Which was when she came to me, as it were, in the flesh.

She was of the camp of Grigor Zirra, called 'King' Zirra; indeed, Marilena was Grigor's daughter. And so I had been right: she was a 'princess' of the Travelling Folk.

It was winter when they came, the end of January, and never so biting cold in all the years of my memory. My own Szgany stationed their caravans and carts in clusters close to my walls, banked them in with huge bricks of snow smoothed to ice, pitched their tents within the clusters and tethered their beasts inside with them, for their warmth. Ah, they had known it would be a hard winter, these wise ones! In the caves all around they had worked long and hard, storing fodder for their animals. Even so, men and beasts alike would be hard put to see it through that winter without they relied on the patronage of the Boyar in his castle.

I kept all my doors unbarred to them, and my halls warm with fires everywhere. My good grogs and coarse red wines were made available for the asking, likewise grain to make their bread; it cost me nothing; these things belonged to the Szgany anyway, for in better seasons they'd given them all to me, who had no need of them!

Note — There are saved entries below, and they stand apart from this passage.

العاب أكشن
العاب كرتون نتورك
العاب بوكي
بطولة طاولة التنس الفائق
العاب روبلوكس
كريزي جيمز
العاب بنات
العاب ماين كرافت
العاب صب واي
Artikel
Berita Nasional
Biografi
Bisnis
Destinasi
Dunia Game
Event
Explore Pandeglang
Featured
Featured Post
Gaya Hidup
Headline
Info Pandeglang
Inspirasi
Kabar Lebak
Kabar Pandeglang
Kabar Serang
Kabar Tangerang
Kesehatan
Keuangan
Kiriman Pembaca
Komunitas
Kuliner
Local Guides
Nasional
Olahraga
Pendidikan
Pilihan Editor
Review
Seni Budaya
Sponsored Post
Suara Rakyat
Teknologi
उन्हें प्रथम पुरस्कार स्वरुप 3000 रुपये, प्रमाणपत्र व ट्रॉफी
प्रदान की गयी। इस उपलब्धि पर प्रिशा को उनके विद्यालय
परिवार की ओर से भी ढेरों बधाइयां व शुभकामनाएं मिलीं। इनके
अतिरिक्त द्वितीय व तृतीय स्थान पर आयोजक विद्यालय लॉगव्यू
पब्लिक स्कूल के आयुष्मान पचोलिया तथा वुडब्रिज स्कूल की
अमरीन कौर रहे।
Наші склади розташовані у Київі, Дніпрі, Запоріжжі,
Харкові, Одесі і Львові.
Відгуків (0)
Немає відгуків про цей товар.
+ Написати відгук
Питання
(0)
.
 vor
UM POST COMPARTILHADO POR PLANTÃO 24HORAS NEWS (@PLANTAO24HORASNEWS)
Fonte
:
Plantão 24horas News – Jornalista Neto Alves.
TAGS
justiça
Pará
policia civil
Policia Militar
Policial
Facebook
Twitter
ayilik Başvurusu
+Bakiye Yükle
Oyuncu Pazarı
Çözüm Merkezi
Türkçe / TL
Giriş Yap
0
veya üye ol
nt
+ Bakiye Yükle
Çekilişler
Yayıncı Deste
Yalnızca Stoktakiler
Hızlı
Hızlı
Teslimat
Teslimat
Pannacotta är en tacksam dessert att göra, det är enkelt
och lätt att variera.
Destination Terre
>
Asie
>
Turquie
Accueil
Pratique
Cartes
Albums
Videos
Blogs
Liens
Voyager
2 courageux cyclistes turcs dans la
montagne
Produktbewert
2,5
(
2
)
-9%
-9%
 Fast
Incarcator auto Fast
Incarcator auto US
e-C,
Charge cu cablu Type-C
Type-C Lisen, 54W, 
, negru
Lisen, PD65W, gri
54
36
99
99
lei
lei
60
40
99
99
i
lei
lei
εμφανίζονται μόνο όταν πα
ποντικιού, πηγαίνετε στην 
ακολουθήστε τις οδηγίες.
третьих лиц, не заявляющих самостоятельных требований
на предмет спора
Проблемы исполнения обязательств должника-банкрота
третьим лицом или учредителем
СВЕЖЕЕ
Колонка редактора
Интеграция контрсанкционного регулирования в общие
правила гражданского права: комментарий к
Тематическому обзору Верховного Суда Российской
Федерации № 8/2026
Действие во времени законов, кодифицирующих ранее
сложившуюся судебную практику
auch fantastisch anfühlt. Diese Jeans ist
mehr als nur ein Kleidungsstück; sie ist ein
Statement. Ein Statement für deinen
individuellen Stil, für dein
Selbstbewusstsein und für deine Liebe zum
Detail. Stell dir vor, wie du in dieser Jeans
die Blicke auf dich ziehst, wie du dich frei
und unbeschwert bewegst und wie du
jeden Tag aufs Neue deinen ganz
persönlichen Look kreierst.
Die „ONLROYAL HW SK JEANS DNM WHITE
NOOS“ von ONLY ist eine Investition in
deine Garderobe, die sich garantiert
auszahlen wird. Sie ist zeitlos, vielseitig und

One mid-morning a man came to me. He had been hunting in the mountains, which were my mountains. I did not deny the Gypsies this privilege; if they shot three pigs or woodcocks one was mine, and so on. And he told me of the Szgany Zirra: that they were caught in a pass close by, where an avalanche had carried their caravans away! Only a handful survived, he said, scattered in the tumbled drifts.

I knew his report was true. Last night I had dreamed again my herbal dreams, but this time devoid of carnal delights and filled instead with blizzards and the screams of those swept away and dying. And because I had not dreamed of my Marilena, I wondered… was she one of them?

Then I called for my Szgany chief and told him: 'There is a girl trapped in the snows. This man knows where she is. She and her people are Szgany. Go, find them, dig them out and bring them here. And hurry, for if you are too late and she is dead… the house of the Ferenczy may feel that its hospitality is wasted on such as you and yours. Is this understood?'

It was, and he went in all haste.

In the afternoon my chief and his men returned. He made report: of the Szgany Zirra, which had numbered as many as fifty, he had found only Grigor Zirra himself and a dozen of his band alive. Three of the survivors were broken but would mend, two more were old women and might not, and of the rest… one was Grigor's daughter, called Marilena, an observer of times!